---- STORED ROWS
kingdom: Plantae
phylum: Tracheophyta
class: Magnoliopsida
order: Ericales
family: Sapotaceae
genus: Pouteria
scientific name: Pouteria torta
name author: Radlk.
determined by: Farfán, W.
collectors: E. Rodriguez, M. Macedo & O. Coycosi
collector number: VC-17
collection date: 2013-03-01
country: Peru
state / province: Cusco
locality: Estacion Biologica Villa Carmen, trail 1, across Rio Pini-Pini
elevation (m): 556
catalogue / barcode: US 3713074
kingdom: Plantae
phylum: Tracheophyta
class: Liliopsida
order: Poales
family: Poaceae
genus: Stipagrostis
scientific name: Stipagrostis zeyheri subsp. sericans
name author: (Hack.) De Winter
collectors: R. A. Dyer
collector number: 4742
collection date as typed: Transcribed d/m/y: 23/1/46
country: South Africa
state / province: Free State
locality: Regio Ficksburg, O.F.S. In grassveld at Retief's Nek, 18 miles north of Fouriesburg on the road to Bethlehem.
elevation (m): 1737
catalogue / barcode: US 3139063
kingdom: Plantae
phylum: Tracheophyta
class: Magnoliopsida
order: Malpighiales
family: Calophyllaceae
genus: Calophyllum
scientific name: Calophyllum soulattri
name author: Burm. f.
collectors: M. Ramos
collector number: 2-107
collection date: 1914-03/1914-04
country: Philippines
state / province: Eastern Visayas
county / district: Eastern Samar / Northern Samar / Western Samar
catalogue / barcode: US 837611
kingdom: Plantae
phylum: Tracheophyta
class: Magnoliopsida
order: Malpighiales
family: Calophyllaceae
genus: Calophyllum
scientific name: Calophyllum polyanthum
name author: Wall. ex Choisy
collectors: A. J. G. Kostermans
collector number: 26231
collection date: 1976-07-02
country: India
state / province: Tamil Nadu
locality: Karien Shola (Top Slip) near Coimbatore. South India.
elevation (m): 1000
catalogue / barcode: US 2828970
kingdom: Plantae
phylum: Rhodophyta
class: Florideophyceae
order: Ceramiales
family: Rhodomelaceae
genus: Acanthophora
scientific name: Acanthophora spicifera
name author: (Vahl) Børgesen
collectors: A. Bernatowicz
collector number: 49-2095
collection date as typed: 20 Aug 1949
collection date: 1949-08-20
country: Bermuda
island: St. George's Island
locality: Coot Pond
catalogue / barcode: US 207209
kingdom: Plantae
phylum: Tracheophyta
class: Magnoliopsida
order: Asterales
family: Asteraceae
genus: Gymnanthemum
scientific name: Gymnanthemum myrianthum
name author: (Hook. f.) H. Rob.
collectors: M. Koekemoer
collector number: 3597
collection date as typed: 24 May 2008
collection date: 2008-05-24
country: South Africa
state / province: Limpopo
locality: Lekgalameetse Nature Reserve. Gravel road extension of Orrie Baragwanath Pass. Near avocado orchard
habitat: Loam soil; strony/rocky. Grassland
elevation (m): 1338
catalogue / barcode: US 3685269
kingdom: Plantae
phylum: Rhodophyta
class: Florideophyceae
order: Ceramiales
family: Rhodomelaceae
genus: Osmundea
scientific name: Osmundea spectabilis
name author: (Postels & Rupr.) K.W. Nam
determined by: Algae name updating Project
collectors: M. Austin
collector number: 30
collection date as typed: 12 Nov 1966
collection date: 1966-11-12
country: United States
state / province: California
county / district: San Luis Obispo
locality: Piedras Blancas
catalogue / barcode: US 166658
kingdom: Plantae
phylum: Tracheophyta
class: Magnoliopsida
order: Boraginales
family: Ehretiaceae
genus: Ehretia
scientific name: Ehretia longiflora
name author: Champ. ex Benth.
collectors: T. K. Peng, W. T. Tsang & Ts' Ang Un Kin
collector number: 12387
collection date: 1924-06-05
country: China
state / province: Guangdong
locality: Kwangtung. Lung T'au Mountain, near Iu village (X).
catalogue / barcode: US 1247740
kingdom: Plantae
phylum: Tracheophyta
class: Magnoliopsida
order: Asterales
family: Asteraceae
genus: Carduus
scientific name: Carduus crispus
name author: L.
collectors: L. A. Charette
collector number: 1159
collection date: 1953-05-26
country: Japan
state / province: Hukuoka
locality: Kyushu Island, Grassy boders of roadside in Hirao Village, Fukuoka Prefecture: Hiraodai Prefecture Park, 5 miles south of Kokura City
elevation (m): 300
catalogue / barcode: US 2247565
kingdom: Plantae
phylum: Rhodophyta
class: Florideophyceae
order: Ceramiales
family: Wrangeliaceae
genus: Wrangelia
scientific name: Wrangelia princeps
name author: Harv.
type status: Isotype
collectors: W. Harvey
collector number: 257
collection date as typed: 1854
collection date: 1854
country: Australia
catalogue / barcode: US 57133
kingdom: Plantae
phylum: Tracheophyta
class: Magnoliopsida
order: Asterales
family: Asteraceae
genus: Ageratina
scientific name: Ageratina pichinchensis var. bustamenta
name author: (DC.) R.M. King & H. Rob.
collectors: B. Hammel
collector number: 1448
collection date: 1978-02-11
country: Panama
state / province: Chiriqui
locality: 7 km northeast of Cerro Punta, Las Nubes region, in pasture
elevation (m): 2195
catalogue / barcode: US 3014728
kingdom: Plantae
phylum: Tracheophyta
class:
--------
REQUIRED TASK
Reproduce every line of the records above, from the first to the last, without changing anything.

SOLUTION TO THIS EXERCISE
kingdom: Plantae
phylum: Tracheophyta
class: Magnoliopsida
order: Ericales
family: Sapotaceae
genus: Pouteria
scientific name: Pouteria torta
name author: Radlk.
determined by: Farfán, W.
collectors: E. Rodriguez, M. Macedo & O. Coycosi
collector number: VC-17
collection date: 2013-03-01
country: Peru
state / province: Cusco
locality: Estacion Biologica Villa Carmen, trail 1, across Rio Pini-Pini
elevation (m): 556
catalogue / barcode: US 3713074
kingdom: Plantae
phylum: Tracheophyta
class: Liliopsida
order: Poales
family: Poaceae
genus: Stipagrostis
scientific name: Stipagrostis zeyheri subsp. sericans
name author: (Hack.) De Winter
collectors: R. A. Dyer
collector number: 4742
collection date as typed: Transcribed d/m/y: 23/1/46
country: South Africa
state / province: Free State
locality: Regio Ficksburg, O.F.S. In grassveld at Retief's Nek, 18 miles north of Fouriesburg on the road to Bethlehem.
elevation (m): 1737
catalogue / barcode: US 3139063
kingdom: Plantae
phylum: Tracheophyta
class: Magnoliopsida
order: Malpighiales
family: Calophyllaceae
genus: Calophyllum
scientific name: Calophyllum soulattri
name author: Burm. f.
collectors: M. Ramos
collector number: 2-107
collection date: 1914-03/1914-04
country: Philippines
state / province: Eastern Visayas
county / district: Eastern Samar / Northern Samar / Western Samar
catalogue / barcode: US 837611
kingdom: Plantae
phylum: Tracheophyta
class: Magnoliopsida
order: Malpighiales
family: Calophyllaceae
genus: Calophyllum
scientific name: Calophyllum polyanthum
name author: Wall. ex Choisy
collectors: A. J. G. Kostermans
collector number: 26231
collection date: 1976-07-02
country: India
state / province: Tamil Nadu
locality: Karien Shola (Top Slip) near Coimbatore. South India.
elevation (m): 1000
catalogue / barcode: US 2828970
kingdom: Plantae
phylum: Rhodophyta
class: Florideophyceae
order: Ceramiales
family: Rhodomelaceae
genus: Acanthophora
scientific name: Acanthophora spicifera
name author: (Vahl) Børgesen
collectors: A. Bernatowicz
collector number: 49-2095
collection date as typed: 20 Aug 1949
collection date: 1949-08-20
country: Bermuda
island: St. George's Island
locality: Coot Pond
catalogue / barcode: US 207209
kingdom: Plantae
phylum: Tracheophyta
class: Magnoliopsida
order: Asterales
family: Asteraceae
genus: Gymnanthemum
scientific name: Gymnanthemum myrianthum
name author: (Hook. f.) H. Rob.
collectors: M. Koekemoer
collector number: 3597
collection date as typed: 24 May 2008
collection date: 2008-05-24
country: South Africa
state / province: Limpopo
locality: Lekgalameetse Nature Reserve. Gravel road extension of Orrie Baragwanath Pass. Near avocado orchard
habitat: Loam soil; strony/rocky. Grassland
elevation (m): 1338
catalogue / barcode: US 3685269
kingdom: Plantae
phylum: Rhodophyta
class: Florideophyceae
order: Ceramiales
family: Rhodomelaceae
genus: Osmundea
scientific name: Osmundea spectabilis
name author: (Postels & Rupr.) K.W. Nam
determined by: Algae name updating Project
collectors: M. Austin
collector number: 30
collection date as typed: 12 Nov 1966
collection date: 1966-11-12
country: United States
state / province: California
county / district: San Luis Obispo
locality: Piedras Blancas
catalogue / barcode: US 166658
kingdom: Plantae
phylum: Tracheophyta
class: Magnoliopsida
order: Boraginales
family: Ehretiaceae
genus: Ehretia
scientific name: Ehretia longiflora
name author: Champ. ex Benth.
collectors: T. K. Peng, W. T. Tsang & Ts' Ang Un Kin
collector number: 12387
collection date: 1924-06-05
country: China
state / province: Guangdong
locality: Kwangtung. Lung T'au Mountain, near Iu village (X).
catalogue / barcode: US 1247740
kingdom: Plantae
phylum: Tracheophyta
class: Magnoliopsida
order: Asterales
family: Asteraceae
genus: Carduus
scientific name: Carduus crispus
name author: L.
collectors: L. A. Charette
collector number: 1159
collection date: 1953-05-26
country: Japan
state / province: Hukuoka
locality: Kyushu Island, Grassy boders of roadside in Hirao Village, Fukuoka Prefecture: Hiraodai Prefecture Park, 5 miles south of Kokura City
elevation (m): 300
catalogue / barcode: US 2247565
kingdom: Plantae
phylum: Rhodophyta
class: Florideophyceae
order: Ceramiales
family: Wrangeliaceae
genus: Wrangelia
scientific name: Wrangelia princeps
name author: Harv.
type status: Isotype
collectors: W. Harvey
collector number: 257
collection date as typed: 1854
collection date: 1854
country: Australia
catalogue / barcode: US 57133
kingdom: Plantae
phylum: Tracheophyta
class: Magnoliopsida
order: Asterales
family: Asteraceae
genus: Ageratina
scientific name: Ageratina pichinchensis var. bustamenta
name author: (DC.) R.M. King & H. Rob.
collectors: B. Hammel
collector number: 1448
collection date: 1978-02-11
country: Panama
state / province: Chiriqui
locality: 7 km northeast of Cerro Punta, Las Nubes region, in pasture
elevation (m): 2195
catalogue / barcode: US 3014728
kingdom: Plantae
phylum: Tracheophyta
class:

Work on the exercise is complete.